La relation d’une personne a pris fin parce que leur partenaire a été expulsé. La relation d’une deuxième personne a également pris fin en raison de problèmes d’immigration. Ces personnes ont évoqué la difficulté de naviguer dans le système. Une autre personne du Centre du Canada a évoqué le danger auquel son ami a été confronté dans son pays d’origine, ce qui l’a poussé à immigrer au Canada :
[Traduction] J’ai reçu toutes ces lettres d’appui d’amis qui m’ont dit qu’il était dans une situation désespérée.

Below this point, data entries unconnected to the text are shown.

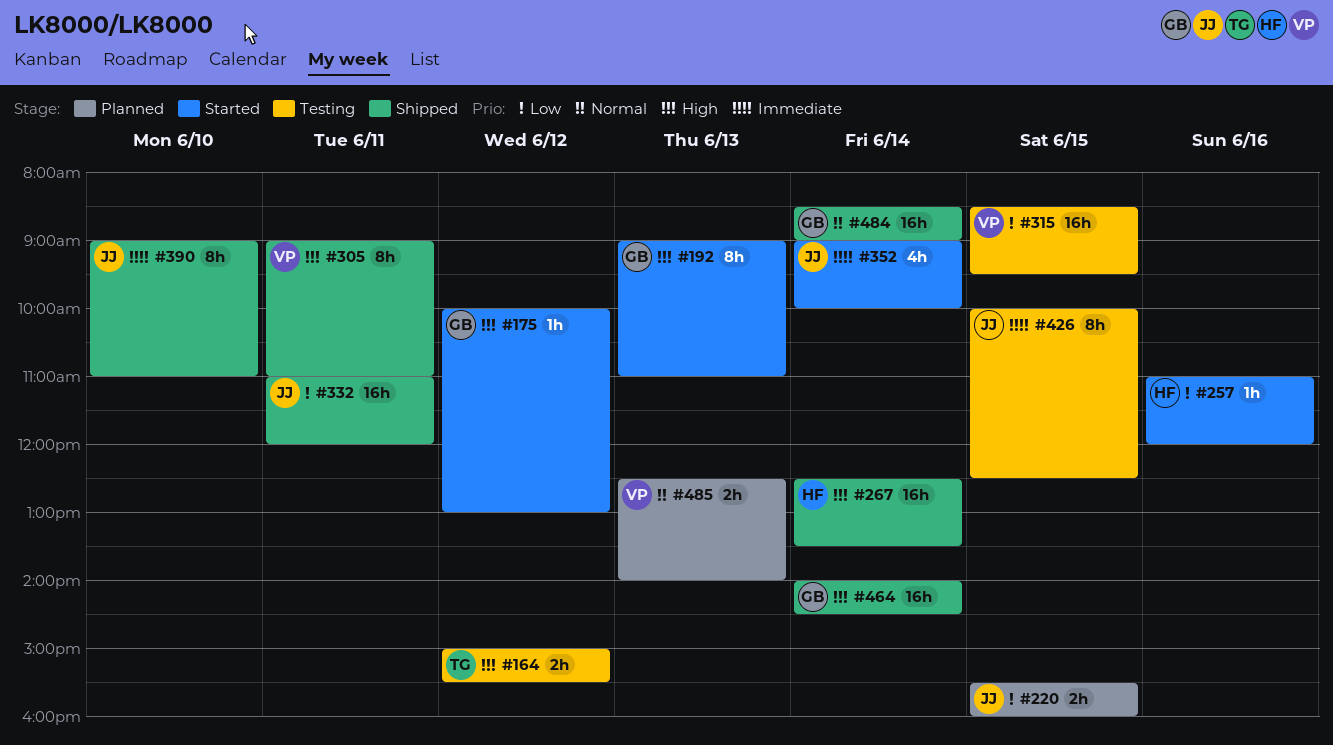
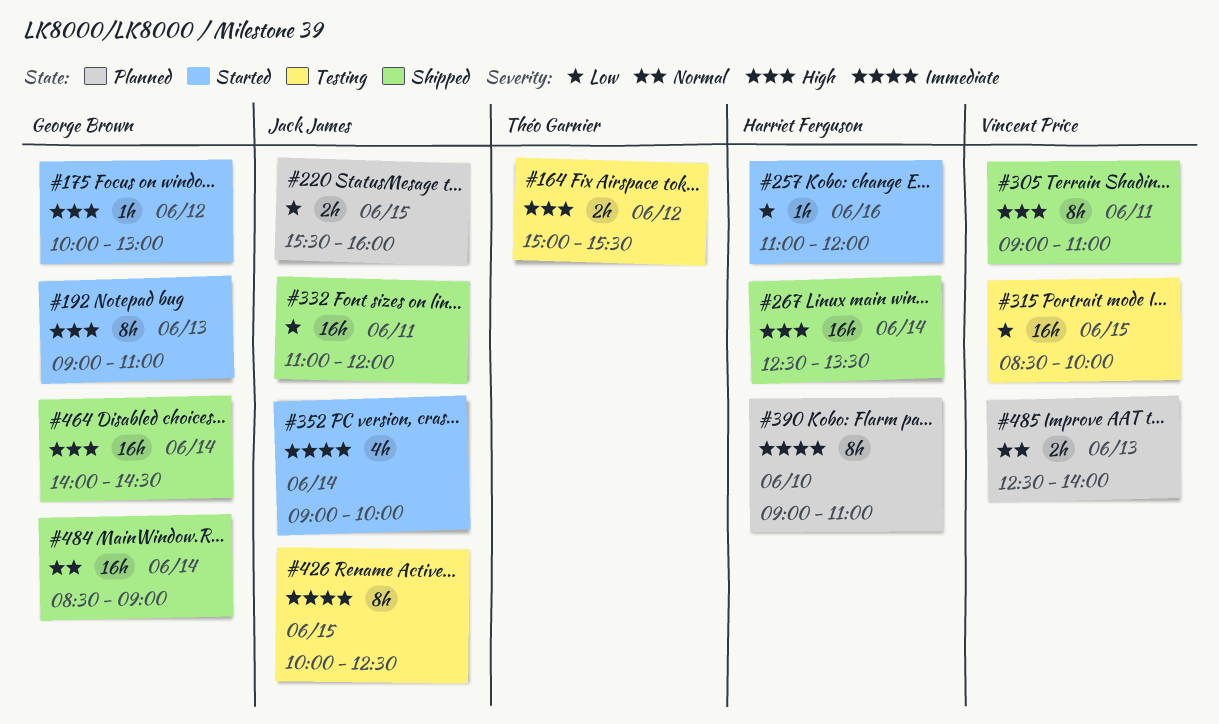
#315, ends: 09:30 -> 10:00
#390, status: Shipped -> Planned
#390, owner: Jack James -> Harriet Ferguson

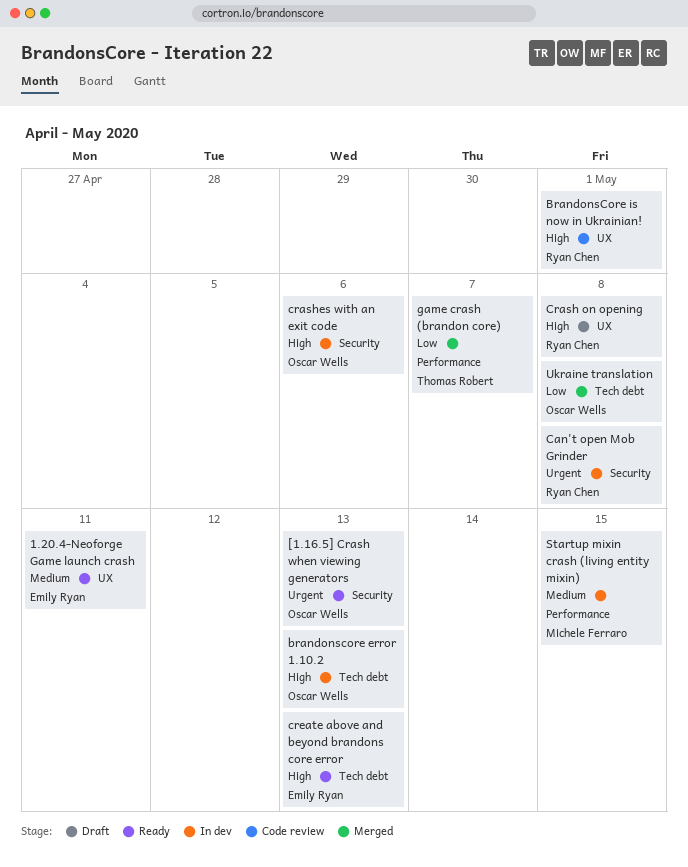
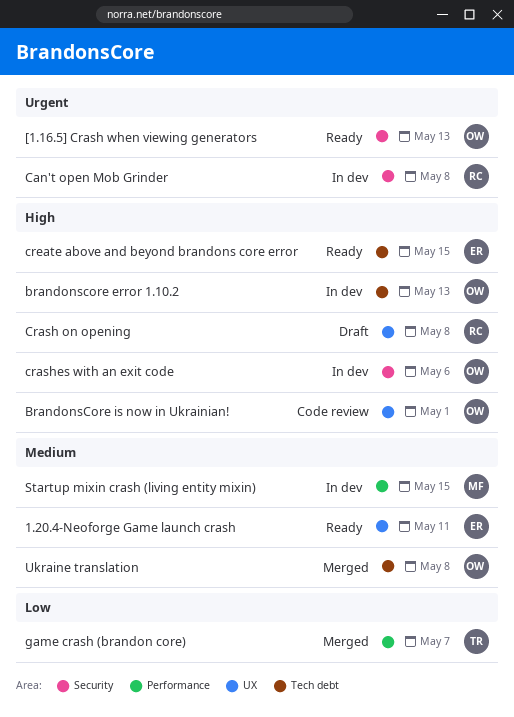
BrandonsCore is now in Ukrainian!, owner: Ryan Chen -> Oscar Wells
create above and beyond brandons core error, due: May 13 -> May 15
Ukraine translation, priority: Low -> Medium

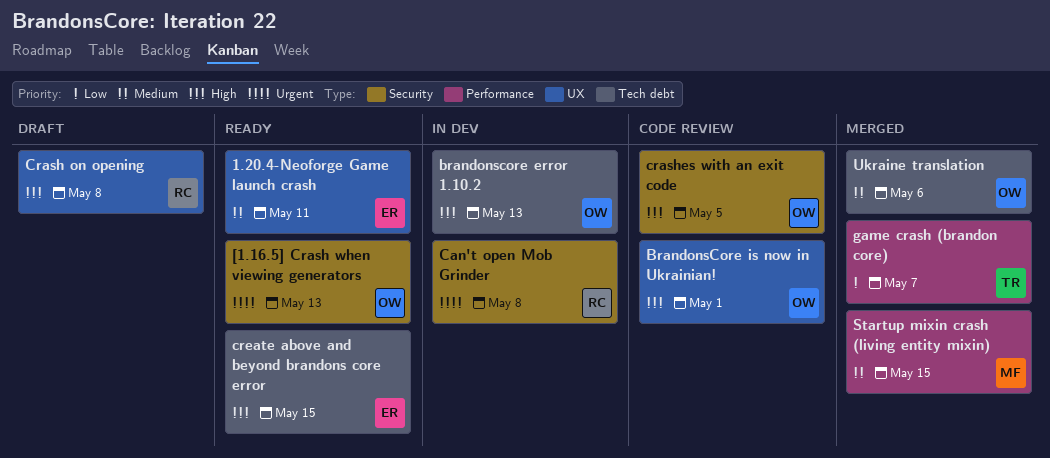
crashes with an exit code, status: In dev -> Code review
crashes with an exit code, due: May 6 -> May 5
Startup mixin crash (living entity mixin), status: In dev -> Merged
Ukraine translation, due: May 8 -> May 6

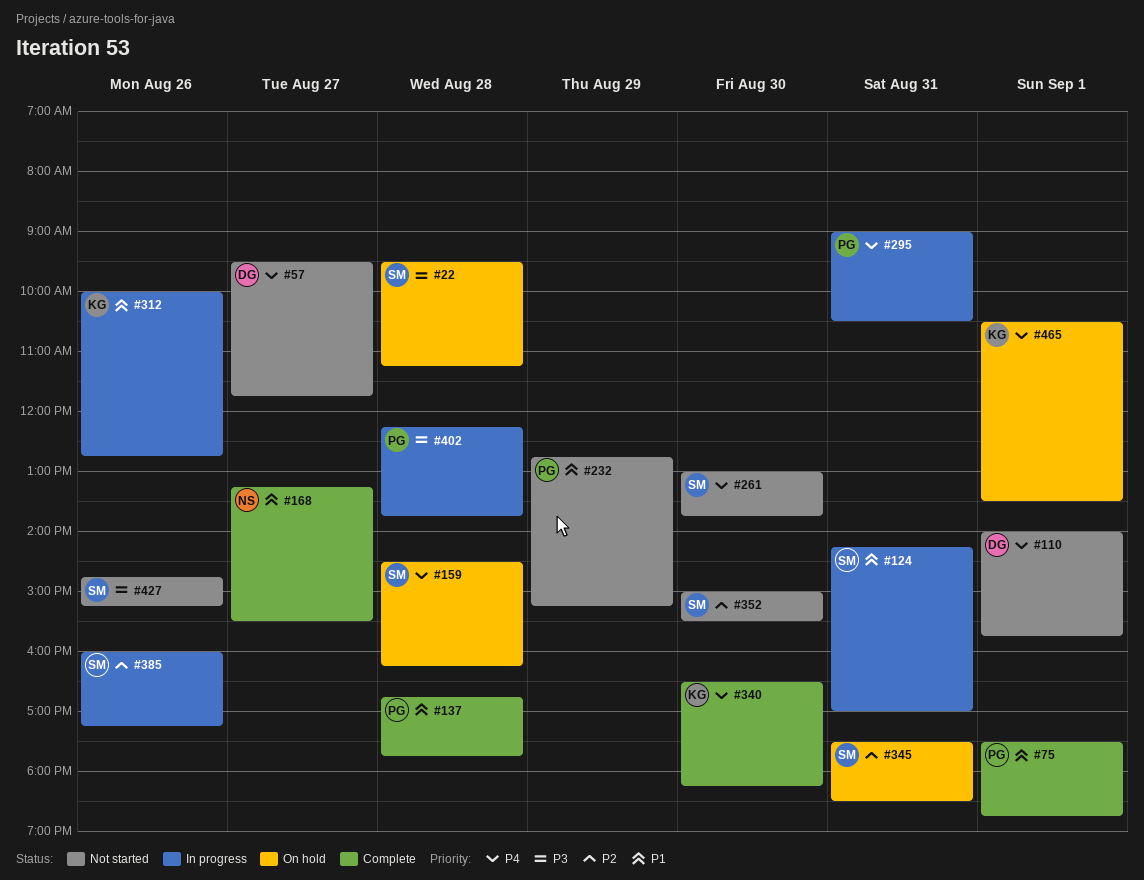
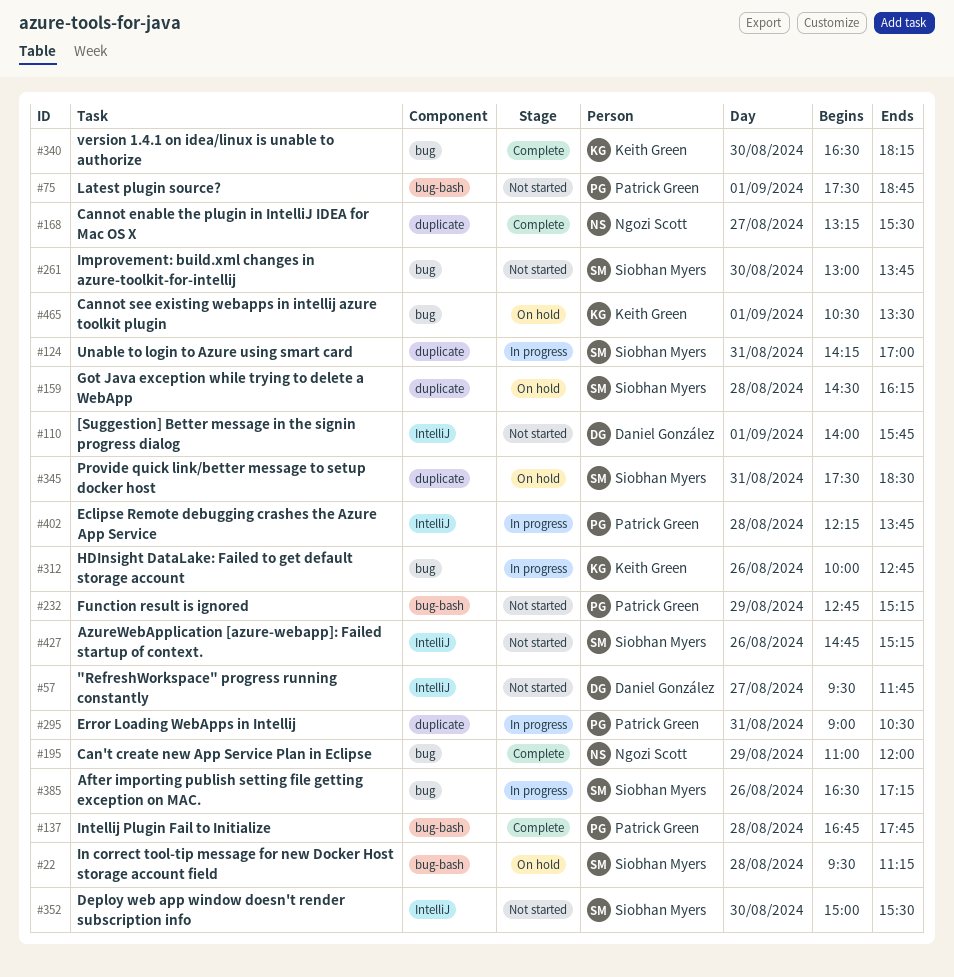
#75, status: Complete -> Not started
#195: none -> present
#385, begins: 16:00 -> 16:30

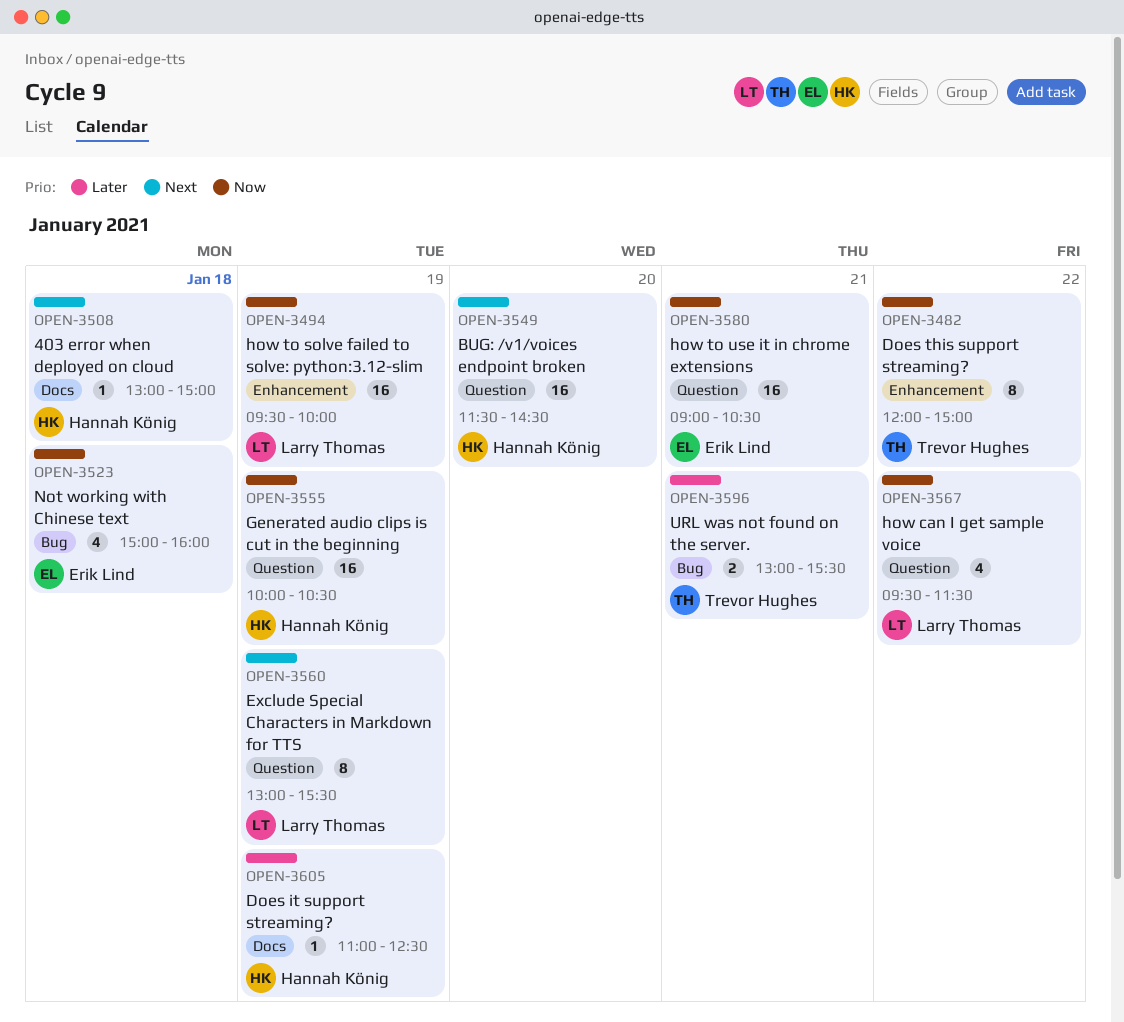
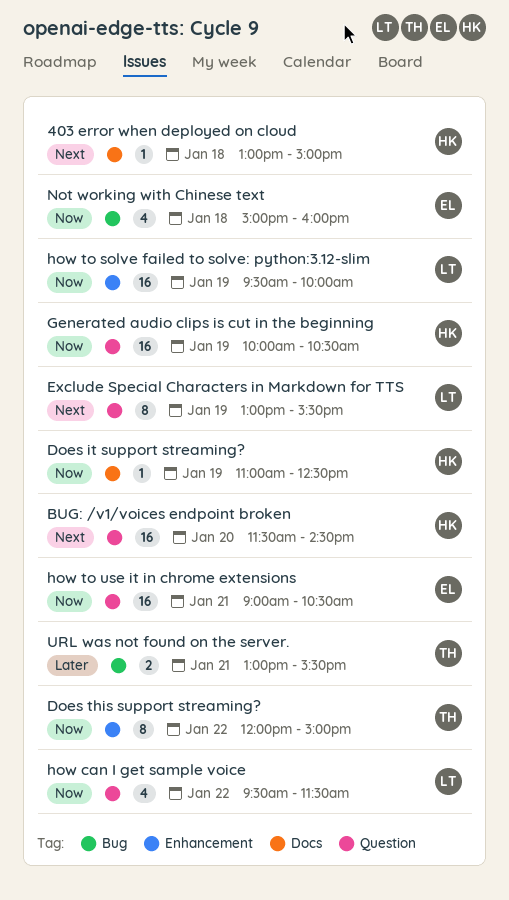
Does it support streaming?, priority: Later -> Now

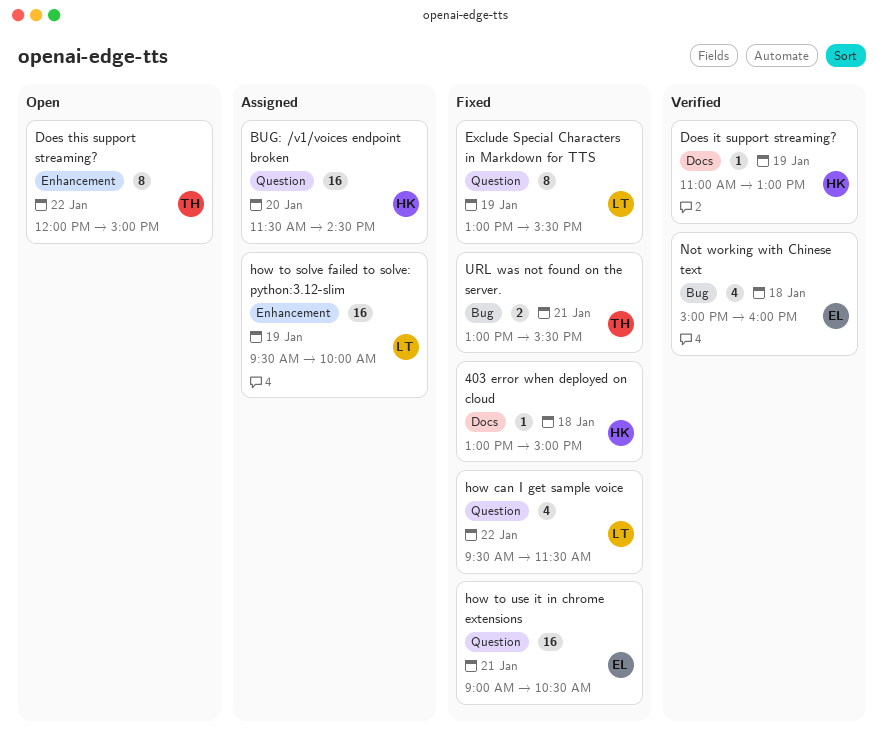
Does it support streaming?, ends: 12:30 -> 13:00
Generated audio clips is cut in the beginning: present -> none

Il ne peut pas rester [au/en pays]. Il ne peut même pas rentrer chez lui. Il ne peut pas dire à ses parents qu’il est marié à [nom du partenaire]. C’est dangereux. Et je l’ai supplié de ne pas rentrer chez lui. Quand il est rentré chez lui et que je n’ai pas eu de nouvelles pendant quelques jours, j’étais terrifié. Parce que c’est grave là-bas (CC# 14).
En fin de compte, cette personne a estimé que l’aide juridique pour les questions d’immigration des personnes 2ELGBTQI+ n’était pas du tout utile, notant qu’elle avait eu beaucoup de mal à trouver un avocat qui voulait ou pouvait fournir de l’aide.